:: TASK DETAILS ::
Only the lines from the line containing "Left hand at" to the end of the entries, both included, belong in your answer, and each must match exactly.
--- --- ---
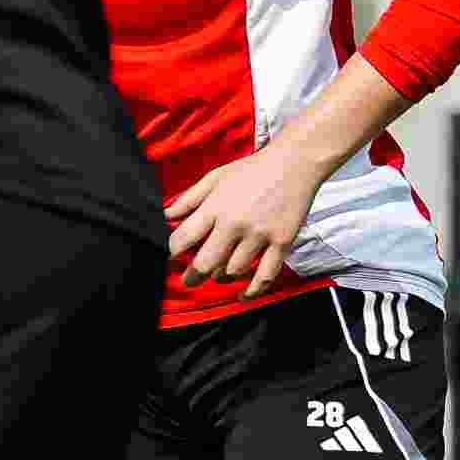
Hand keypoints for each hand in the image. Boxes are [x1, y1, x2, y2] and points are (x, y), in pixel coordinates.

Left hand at [166, 138, 332, 293]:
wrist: (294, 164)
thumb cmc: (251, 170)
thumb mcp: (214, 178)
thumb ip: (189, 199)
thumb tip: (164, 215)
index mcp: (215, 208)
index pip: (182, 239)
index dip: (171, 253)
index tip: (169, 258)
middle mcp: (235, 225)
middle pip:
--- --- ---
:: SOLUTION TO THE PROBLEM ::
Left hand at [166, 138, 332, 293]:
wrist: (294, 164)
thumb cmc: (251, 170)
thumb mcp: (214, 178)
thumb ip: (189, 199)
thumb tip: (164, 215)
index mcp: (215, 208)
index pip: (182, 239)
index dip: (171, 253)
index tip: (169, 258)
middle mcp: (235, 225)
middle pip:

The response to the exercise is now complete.